▶ Texte fourni
----------------------------------------

Une station d'écoute dans une pagode chinoise au-dessus du Congrès US (2/4)

Le FUD qui valait 3 milliards
Droit 9 min
Une station d'écoute dans une pagode chinoise au-dessus du Congrès US (2/4)
Crédits : ·˙·ChinaUli2010·.·, CC BY 3.0, via Wikimedia Commons

S'il y a lieu de douter que des antennes relais Huawei déployées dans des zones rurales américaines « pourraient perturber les communications de l'arsenal nucléaire américain » (voir la première partie de cette série), la liste des griefs américains envers l'équipementier chinois n'a eu de cesse de grossir depuis 2017.

Dans une dataviz' publiée en marge de son enquête sur les antennes relais Huawei installées aux abords de silos nucléaires militaires américains, Reuters dénombre huit restrictions commerciales imposées par les États-Unis à Huawei « pour des raisons de sécurité nationale » depuis décembre 2017.

Elles ont successivement interdit au ministère de la Défense, puis « à toutes les agences de l'exécutif », de se procurer des équipements ou services de télécommunications auprès de Huawei.

En mai 2019, le département du Commerce plaçait Huawei sur sa liste noire, obligeant « l'entreprise à obtenir l'autorisation du gouvernement américain pour acheter des technologies américaines » : « Le même jour, l'administration Trump donnait aux agences gouvernementales de nouveaux pouvoirs étendus pour interdire aux entreprises américaines d'utiliser des équipements de télécommunications fabriqués par des entreprises, dont Huawei, qui posent un risque pour la sécurité nationale. »

En mai 2020, le département du commerce élargissait « considérablement » l'inscription sur sa liste noire « dans le but de restreindre les ventes étrangères de puces à semi-conducteurs à l'entreprise ».

En juin, l'autorité américaine de régulation des télécommunications (FCC) désignait Huawei comme « une menace pour la sécurité nationale », interdisant aux entreprises américaines d'utiliser des fonds publics pour acheter ses équipements.

----------------------------------------

▶ Tâche 1
Renvoyez telles quelles les lignes des enregistrements, en commençant au début des enregistrements et en terminant par la ligne qui contient « Write your message here and send it to us », les deux bornes comprises. Laissez les images hors de la réponse, s'il vous plaît.

----------------------------------------

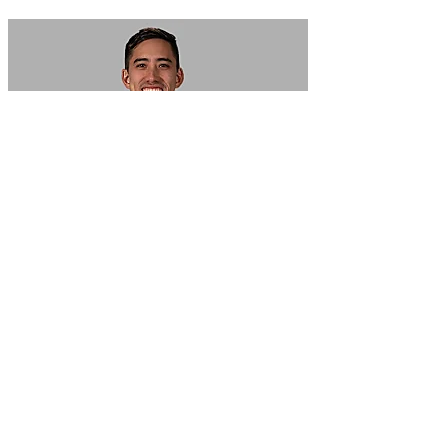
In Focus: How SME lending will change over the next 5 years
WATCH NOW
VIEW ALL
LATEST WEBCAST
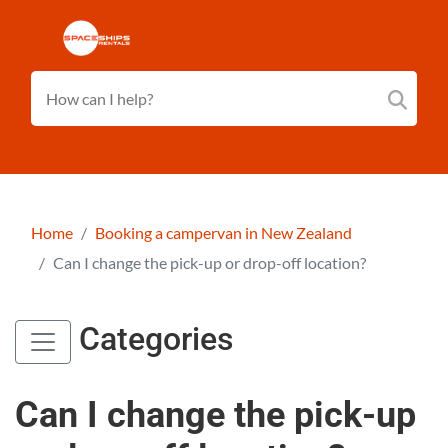
Home
Booking a campervan in New Zealand
Can I change the pick-up or drop-off location?
Categories
Can I change the pick-up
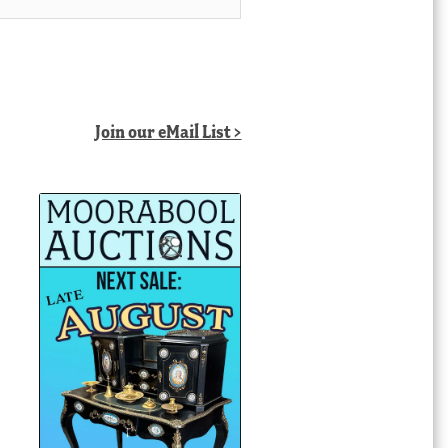
Join our eMail List >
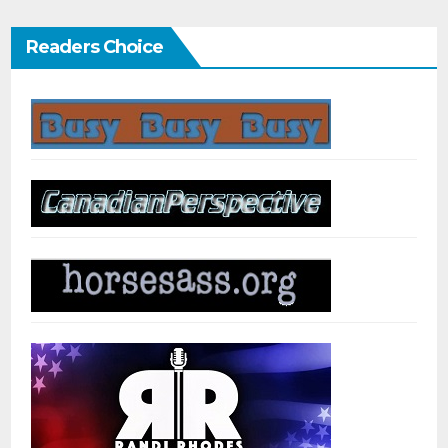
Readers Choice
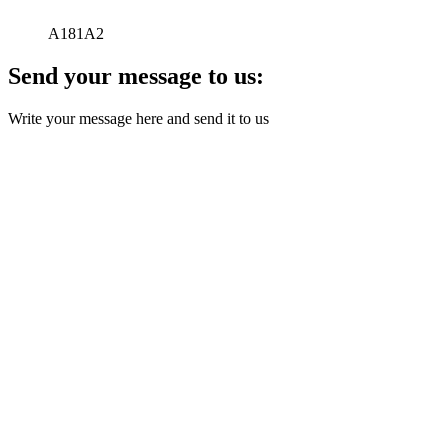
A181A2
Send your message to us:
Write your message here and send it to us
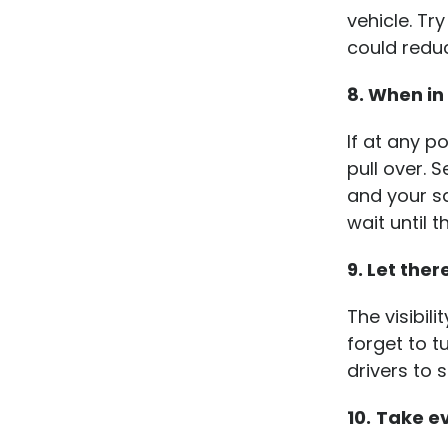
vehicle. Tr
could reduc
8. When in
If at any p
pull over. 
and your sa
wait until 
9. Let ther
The visibil
forget to t
drivers to 
10.
Take ev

----------------------------------------

▶ Tâche 2
Recopiez à l'identique le passage du texte sur Huawei qui commence à « Dans une dataviz' » et se termine à « auprès de Huawei. ».

▶ Réponse 1
In Focus: How SME lending will change over the next 5 years
WATCH NOW
VIEW ALL
LATEST WEBCAST
Home
Booking a campervan in New Zealand
Can I change the pick-up or drop-off location?
Categories
Can I change the pick-up
Join our eMail List >
Readers Choice
A181A2
Send your message to us:
Write your message here and send it to us

▶ Réponse 2
Dans une dataviz' publiée en marge de son enquête sur les antennes relais Huawei installées aux abords de silos nucléaires militaires américains, Reuters dénombre huit restrictions commerciales imposées par les États-Unis à Huawei « pour des raisons de sécurité nationale » depuis décembre 2017.

Elles ont successivement interdit au ministère de la Défense, puis « à toutes les agences de l'exécutif », de se procurer des équipements ou services de télécommunications auprès de Huawei.